--- Start ---

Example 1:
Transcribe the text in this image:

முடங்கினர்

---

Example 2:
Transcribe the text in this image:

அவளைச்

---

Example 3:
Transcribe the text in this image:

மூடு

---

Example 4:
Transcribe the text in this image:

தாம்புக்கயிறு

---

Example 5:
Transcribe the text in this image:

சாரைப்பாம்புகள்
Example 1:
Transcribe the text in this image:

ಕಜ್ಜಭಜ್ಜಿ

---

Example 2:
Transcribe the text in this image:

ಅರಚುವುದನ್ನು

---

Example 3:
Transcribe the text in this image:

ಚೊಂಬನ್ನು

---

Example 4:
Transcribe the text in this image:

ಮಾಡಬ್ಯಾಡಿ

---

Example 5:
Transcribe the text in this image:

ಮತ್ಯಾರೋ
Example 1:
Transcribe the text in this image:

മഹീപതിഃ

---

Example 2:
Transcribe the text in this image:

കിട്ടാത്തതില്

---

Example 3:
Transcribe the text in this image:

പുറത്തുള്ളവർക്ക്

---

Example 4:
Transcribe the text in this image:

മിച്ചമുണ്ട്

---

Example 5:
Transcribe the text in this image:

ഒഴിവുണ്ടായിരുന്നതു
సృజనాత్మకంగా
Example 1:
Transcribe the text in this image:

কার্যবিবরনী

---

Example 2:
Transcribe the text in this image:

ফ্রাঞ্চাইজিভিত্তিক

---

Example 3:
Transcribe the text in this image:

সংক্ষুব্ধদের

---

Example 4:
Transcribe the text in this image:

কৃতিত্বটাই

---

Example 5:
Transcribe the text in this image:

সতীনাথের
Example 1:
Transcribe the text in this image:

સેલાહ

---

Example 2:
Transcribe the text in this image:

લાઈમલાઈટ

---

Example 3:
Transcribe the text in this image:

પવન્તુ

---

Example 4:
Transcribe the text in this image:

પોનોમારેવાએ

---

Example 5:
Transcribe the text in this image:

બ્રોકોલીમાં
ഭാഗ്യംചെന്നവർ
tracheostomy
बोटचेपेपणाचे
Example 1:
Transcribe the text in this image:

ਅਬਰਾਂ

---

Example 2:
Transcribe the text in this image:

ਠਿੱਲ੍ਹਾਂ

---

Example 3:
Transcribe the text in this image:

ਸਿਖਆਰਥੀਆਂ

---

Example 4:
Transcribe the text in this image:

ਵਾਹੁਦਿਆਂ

--- End ---

Update everything from the first line down to the line containing "കിട്ടാത്തതില്", replacing "Example" with "Item" and keeping all else the same. Give back only those lines.

▶ EXERCISE RESPONSE:
Item 1:
Transcribe the text in this image:

முடங்கினர்

---

Item 2:
Transcribe the text in this image:

அவளைச்

---

Item 3:
Transcribe the text in this image:

மூடு

---

Item 4:
Transcribe the text in this image:

தாம்புக்கயிறு

---

Item 5:
Transcribe the text in this image:

சாரைப்பாம்புகள்
Item 1:
Transcribe the text in this image:

ಕಜ್ಜಭಜ್ಜಿ

---

Item 2:
Transcribe the text in this image:

ಅರಚುವುದನ್ನು

---

Item 3:
Transcribe the text in this image:

ಚೊಂಬನ್ನು

---

Item 4:
Transcribe the text in this image:

ಮಾಡಬ್ಯಾಡಿ

---

Item 5:
Transcribe the text in this image:

ಮತ್ಯಾರೋ
Item 1:
Transcribe the text in this image:

മഹീപതിഃ

---

Item 2:
Transcribe the text in this image:

കിട്ടാത്തതില്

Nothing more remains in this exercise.